Reputation: 691
I can't wrap my head around how I can use char arrays (the first argument of std::ifstream.read() to compare different types of data).
For example, if I was trying to read the magic of a Windows PE file, I am doing this but I feel there are better ways around it since, to my knowledge, this requires I define every pre-assumed value in the file as a std::array:
std::array<char, 2> magic;
in.read(magic.data(), magic.size());
std::array<char, 2> shouldBe = { 0x4d, 0x5a }; // MZ for dos header
if(magic == shouldBe) {
// magic correct
}
This gives me compiler warnings like invalid conversion from int to char.
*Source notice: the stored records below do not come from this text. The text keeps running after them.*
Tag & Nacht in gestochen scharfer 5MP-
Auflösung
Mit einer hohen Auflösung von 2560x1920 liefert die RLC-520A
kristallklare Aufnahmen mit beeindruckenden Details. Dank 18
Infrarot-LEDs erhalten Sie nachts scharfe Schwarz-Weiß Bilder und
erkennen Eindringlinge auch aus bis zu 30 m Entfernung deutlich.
I also don't quite understand how I'd read in the magic for other files where the hex values don't at all correlate to ASCII characters. For example, every Java class file starts with 0xCAFEBABE is a magic yet when I read it in as 4 chars and then cast each part to an int, I get padding which I don't want on the left.
char* magic = new char[4];
in.read(magic, 4);
// how can I compare this array to 0xCAFEBABE?
Output when I loop through each part and then cast as int and use std::hex in the output stream:
ffffffca fffffffe ffffffba ffffffbe
What's the best way to parse lots of different types of values used in binary file formats like PE files and Java classes?
Upvotes: 1
Views: 2301
Reputation: 490148
You basically have two choices: you can either hard-code the values into the program, or you can store them externally. If you're storing them internally, it's probably easiest to start by structuring the data a bit:
struct magic {
std::string value;
int result;
};
std::vector<magic> values {
{ ".ELF", 1 },
{ "MZ", 2},
{ "\xca\xfe\xba\xbe", 3}, // 0xcafebabe
{ "etc", -1}};
Then you can (for example) step through values in a loop, compare values, when you get a match have a value to tell you (for example) how to process that kind of file.
If you store the values as strings as I've done here, it's probably easiest to do the comparisons as strings as well. One obvious way would be to read in a block (e.g., 2 kilobytes) from the beginning of the file, then create a string from the correct number of bytes from the file, then compare to the expected value.
Upvotes: 1
Reputation: 303097
The approach is perfectly fine. The only issue is this line:
std::array<char, 2> shouldBe = { 0x4d, 0x5a }; // MZ for dos header
Narrowing conversions are disallowed with list initialization, so you just have to do some explicit casting:
std::array<char, 2> shouldBe = { (char)0x4d, (char)0x5a };
Upvotes: 3